As if i left Tuesday morning from home, feeling great, looking good and brimming with confidence. As the time marched on and we discussed/argued/chatted/dealt with kids, I started to run out. Like I only had so much and then the old me started to appear again.
I understand. That is what often happens with a LBS who has to return to the board b/c they fell back into old patterns. I believe the longer a couple has been in a M that had bad behavior from either or both sides, the easier it is to back slide. But that isn't to say it's hopeless. It takes longer and perhaps more consistent positive actions to mke it, but it can be done if both sides want it badly enough. You know, starting a new R is so much easier than repairing the old one that has battle fatigue. But that is another reason I say that the WAS needs to really work to get the LBS back again.
Once you two actually get some alone time without you kids, I think a little affection would be fine. IMHO, having some dates and showing affection should come before just hopping in bed and having sex. Being flirtatious, affectionate, and romantic should come before sex. And for "most" women, making love to her mind is the best foreplay in the world. In other words, you use her love language to speak to her, long before taking her to bed. In your case, maybe an extra long time. (ha- jk)

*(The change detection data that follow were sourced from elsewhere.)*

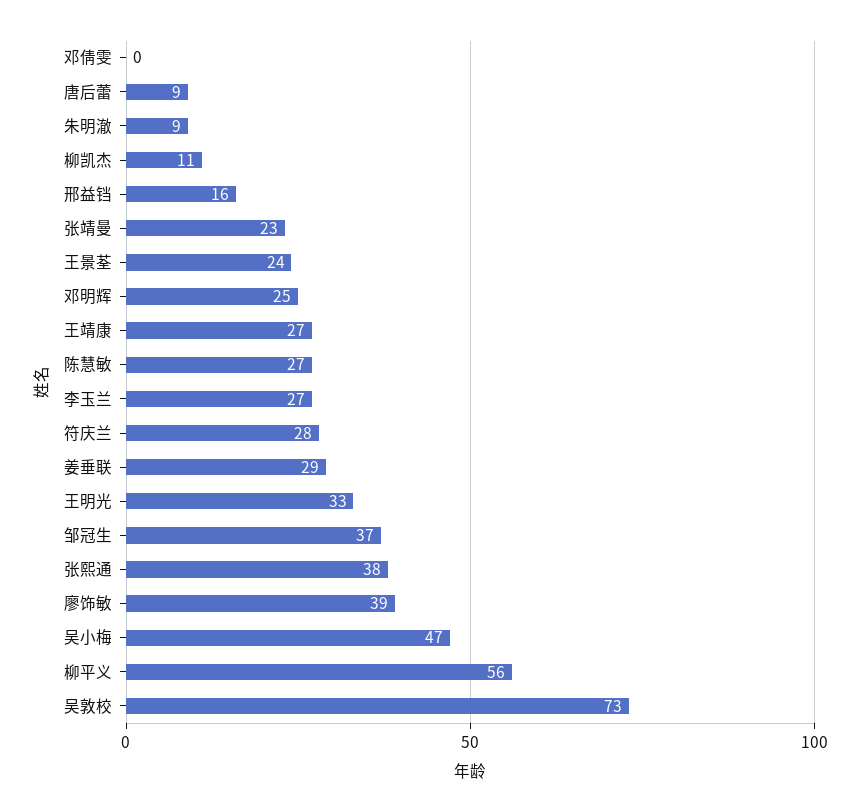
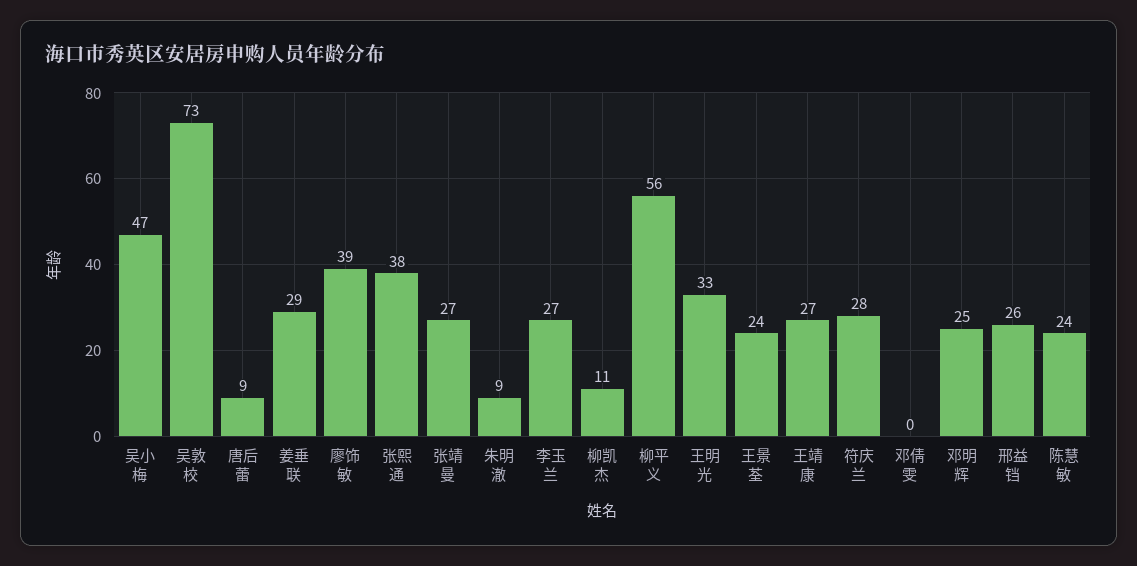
邢益铛: 16 -> 26
张靖曼: 23 -> 27
陈慧敏: 27 -> 24
邹冠生: 37 -> none

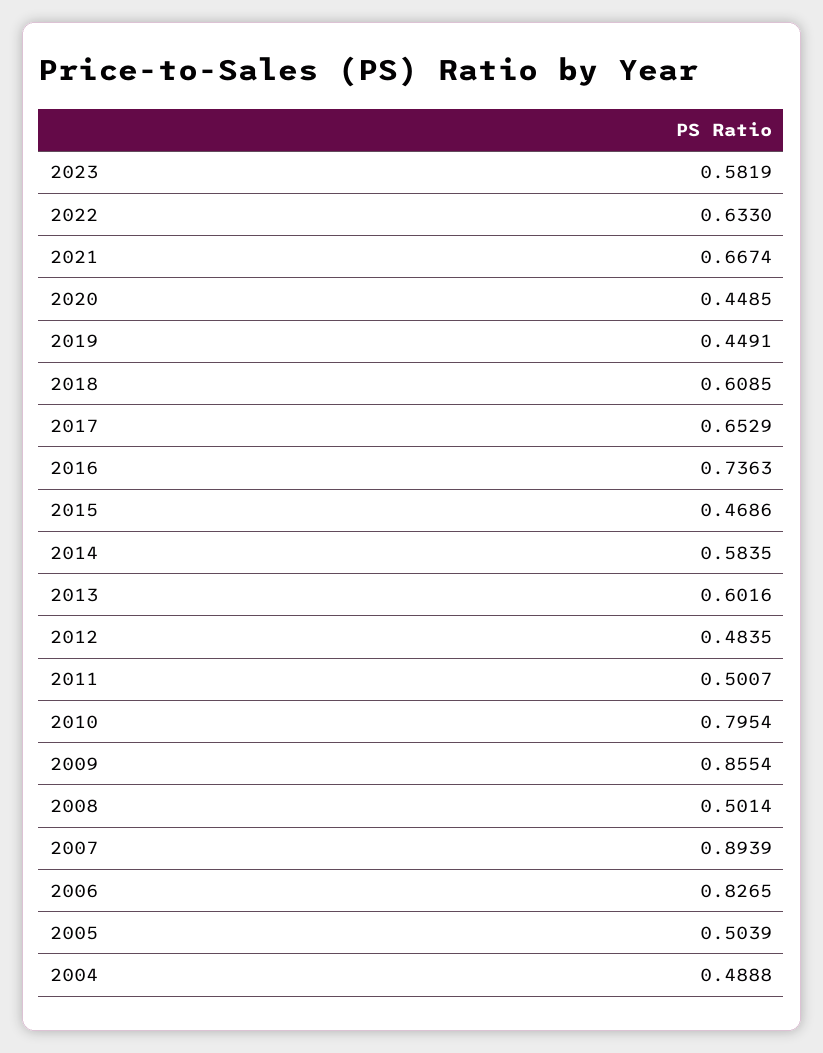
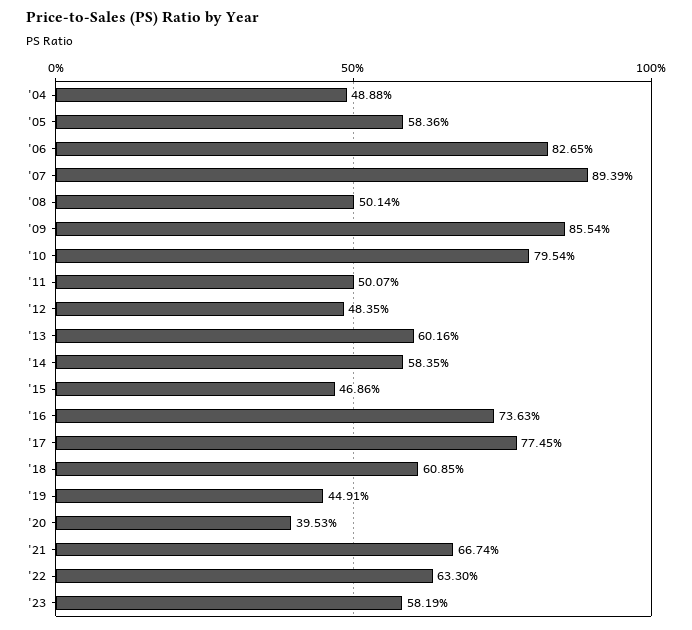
2020: 0.4485 -> 0.3953
2017: 0.6529 -> 0.7745
2005: 0.5039 -> 0.5836

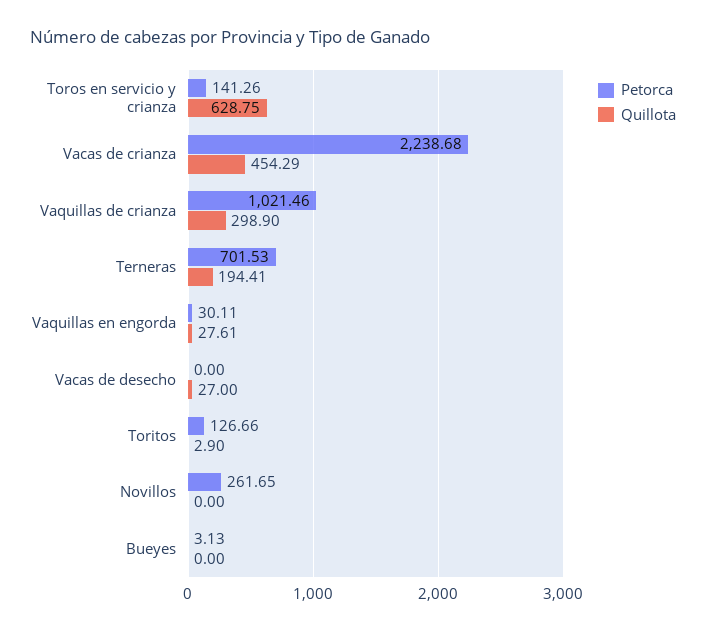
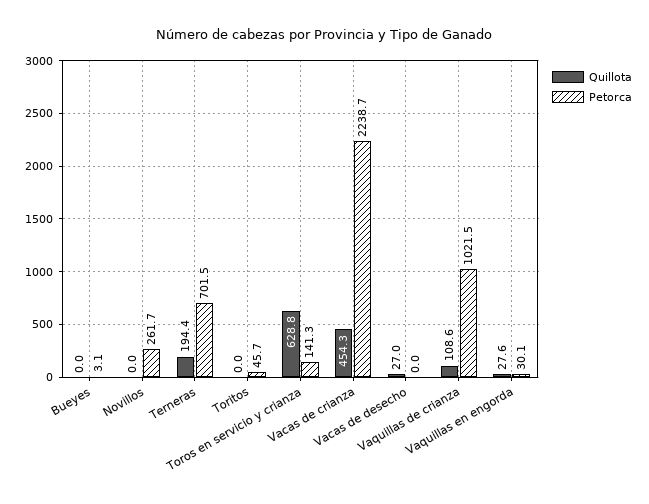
Quillota, Vaquillas de crianza: 298.9 -> 108.6
Petorca, Toritos: 126.66 -> 45.7
Quillota, Toritos: 2.9 -> 0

Since your W has shown bad behavior in recent times, I think you might judge how much, if any, affection would be given. To me, it seems logical not to make love if your S has treated you badly that week, day, or the evening you're out together. If she doesn't feel well or in a bad mood, I don't think it is the time to be lovie-dovie. I am thinking like a woman, not a man. It may be more difficult for some guys to define when is or isn't a good time. Just keep remembering the goal is not to have sex, but to R the M.
Now, I don't know if your W's LL is physical affection, but she clearly wants it. It doesn't have to be her primary LL in order to desire sex. However, you have said she had some sort of childhood issues, and if she relates "love" with having sex only, then she may take the "rejection" (as she called it) more personally. It may be more difficult for her to understand what your true purpose is, when you turn her down. I'm not suggesting you take off tonight to head for her house....but you may consider if you need to "remind" her that it's not that you don't find her physically attractive, but that you want to see more growth in the R, first. You may have to tell her these things long distance.
I really do believe it has helped in getting her more interested and maybe to put forth more effort than she has in the past.
Ah, timing.........the key to many things.
It is not about what you feel should work in your M. It is about doing the work that gets the right results. Do what works!